As one would expect, the media framed the story entirely in defense of the child’s right to transition, giving no serious consideration to the question of whether it is reasonable, wise, or even safe to leave an enormous and irreversible decision such as gender transition in the hands of an adolescent and legal minor.
This case ought to send a chill down the spine of every citizen, religious or not, who has questions or concerns about the rapid acceptance of transgender dogma throughout America. Why? Because it signals the accelerating pace at which transgender dogma has taken root in society and the consequences for any parent who dares question the transgender establishment. It reveals how vulnerable parental rights are. Even more, it signals the willingness of the state to step in and revoke parental custody in the name of the best interest of the child—even if judgment about what is in the “best interest” of the child is based on shifting standards of care for gender identity disorders whose cause science has yet to explain.

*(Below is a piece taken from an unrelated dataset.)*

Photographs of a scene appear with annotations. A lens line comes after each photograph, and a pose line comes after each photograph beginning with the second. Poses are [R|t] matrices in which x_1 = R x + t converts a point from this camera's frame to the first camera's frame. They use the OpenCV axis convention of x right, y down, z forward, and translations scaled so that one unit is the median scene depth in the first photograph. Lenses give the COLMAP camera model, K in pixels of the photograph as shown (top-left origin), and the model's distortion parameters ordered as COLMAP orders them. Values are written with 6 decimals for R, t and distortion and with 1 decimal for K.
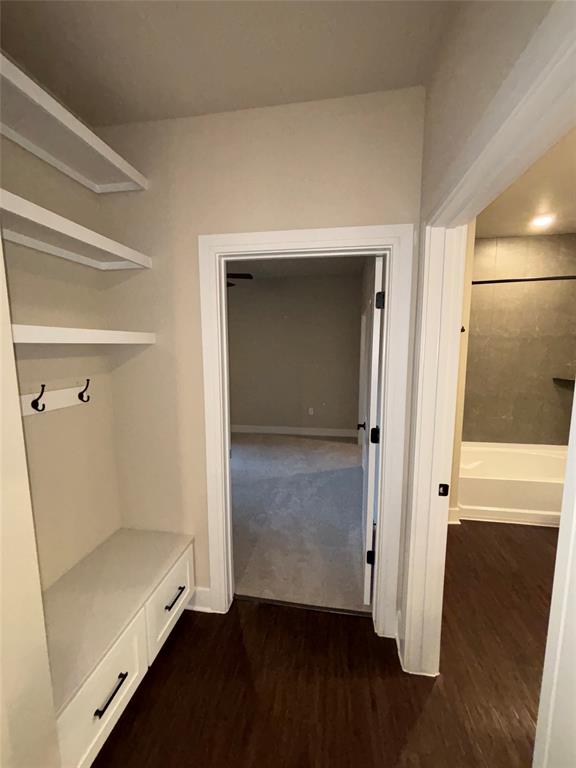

One article about this story alleges in zero-sum fashion that unless the child is allowed to transition, her chances of committing suicide increase. If a child is on the verge of suicide, is it not reasonable to ask whether there are deeper issues at play? Concerns over suicidality in the transgender community suggest that comorbidities that accompany gender dysphoria are more at fault than not receiving sufficient social affirmation, hormonal therapy, and sex-reassignment surgery.
This case’s implications are larger than they may initially appear. Could the day be coming, for example, when would-be adoptive parents would be denied the opportunity to love and care for an orphaned child because the parents are orthodox Jews, Christians, or Muslims and disagree with LGBT orthodoxy? This has already happened in the United Kingdom. What recourse remains for a gender dysphoric child who does not want to pursue transition? What dissenting advice can his or her parent offer without fear of state intervention?
In normal times, the Ohio case would be easy to decide. Of course parents ought to retain parental rights over their child whom they love and for whom they want the best. Of course there are alternative pathways to seek out when dealing with a gender identity conflict. But where the sexual revolution can work to inflict its ever-evolving ideology—even at the expense of parental rights—it will do so. And it will do so unapologetically and in a spirit of self-congratulatory social justice.
This case should never have risen to the level it did. That it even reached a judge is a clear example of Big Brother confusing its role with that of Mom and Dad. It sets a precedent that puts not only the natural family but the well-being of children at risk.